▸ EXERCISE OBJECTIVE: Without the pictures, give every record again exactly.

DATA Start Marker

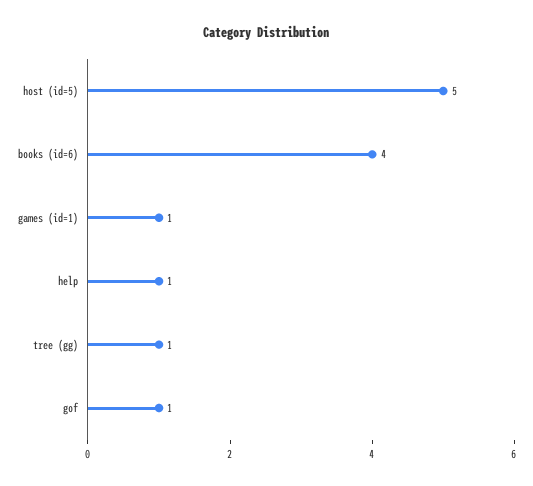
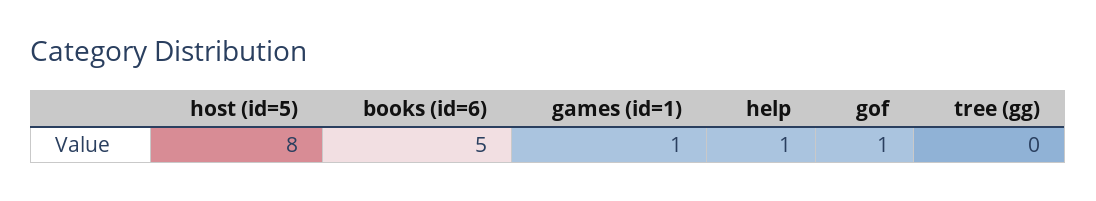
  {
-   "host (id=5)": 5,
+   "host (id=5)": 8,
-   "books (id=6)": 4,
+   "books (id=6)": 5,
    "games (id=1)": 1,
    "help": 1,
-   "tree (gg)": 1,
+   "tree (gg)": 0,
    "gof": 1
  }

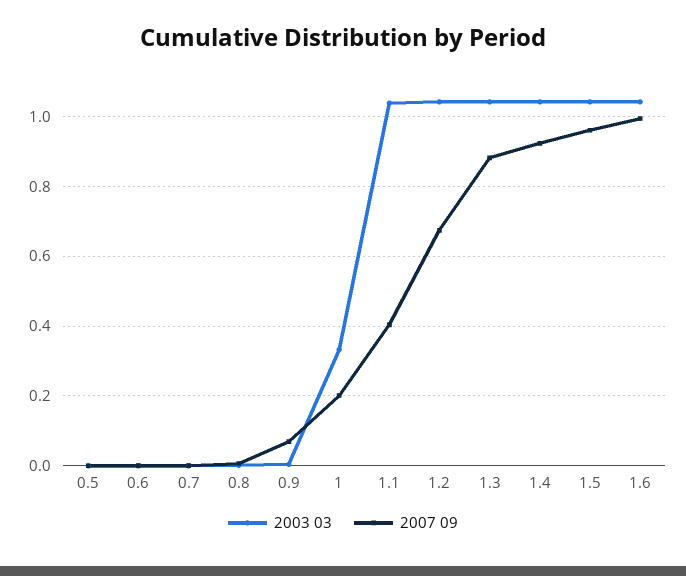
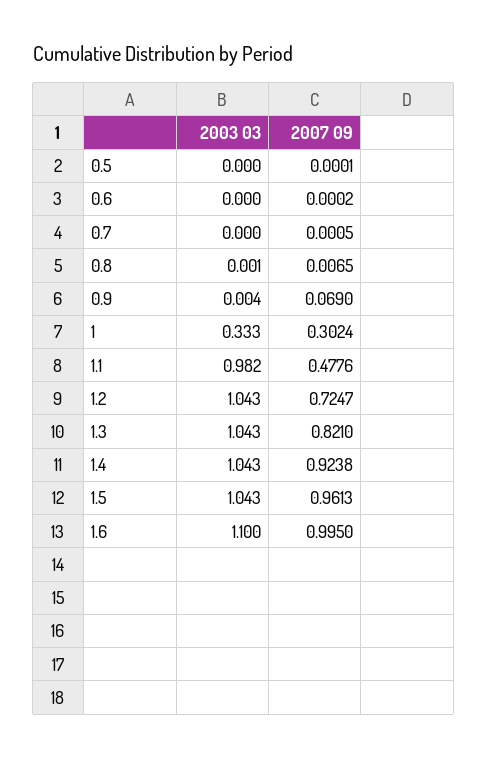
  {
    "2003 03": {
      "0.5": 0,
      "0.6": 0,
      "0.7": 0,
      "0.8": 0.001,
      "0.9": 0.004,
      "1": 0.333,
-     "1.1": 1.04,
+     "1.1": 0.982,
      "1.2": 1.043,
      "1.3": 1.043,
      "1.4": 1.043,
      "1.5": 1.043,
-     "1.6": 1.04
+     "1.6": 1.1
    },
    "2007 09": {
      "0.5": 0.0001,
      "0.6": 0.0002,
      "0.7": 0.0005,
      "0.8": 0.0065,
      "0.9": 0.069,
-     "1": 0.2,
+     "1": 0.3024,
-     "1.1": 0.4,
+     "1.1": 0.4776,
-     "1.2": 0.68,
+     "1.2": 0.7247,
-     "1.3": 0.88,
+     "1.3": 0.821,
      "1.4": 0.9238,
      "1.5": 0.9613,
      "1.6": 0.995
    }
  }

DATA End Marker

▸ RESULT BELOW:
  {
-   "host (id=5)": 5,
+   "host (id=5)": 8,
-   "books (id=6)": 4,
+   "books (id=6)": 5,
    "games (id=1)": 1,
    "help": 1,
-   "tree (gg)": 1,
+   "tree (gg)": 0,
    "gof": 1
  }

  {
    "2003 03": {
      "0.5": 0,
      "0.6": 0,
      "0.7": 0,
      "0.8": 0.001,
      "0.9": 0.004,
      "1": 0.333,
-     "1.1": 1.04,
+     "1.1": 0.982,
      "1.2": 1.043,
      "1.3": 1.043,
      "1.4": 1.043,
      "1.5": 1.043,
-     "1.6": 1.04
+     "1.6": 1.1
    },
    "2007 09": {
      "0.5": 0.0001,
      "0.6": 0.0002,
      "0.7": 0.0005,
      "0.8": 0.0065,
      "0.9": 0.069,
-     "1": 0.2,
+     "1": 0.3024,
-     "1.1": 0.4,
+     "1.1": 0.4776,
-     "1.2": 0.68,
+     "1.2": 0.7247,
-     "1.3": 0.88,
+     "1.3": 0.821,
      "1.4": 0.9238,
      "1.5": 0.9613,
      "1.6": 0.995
    }
  }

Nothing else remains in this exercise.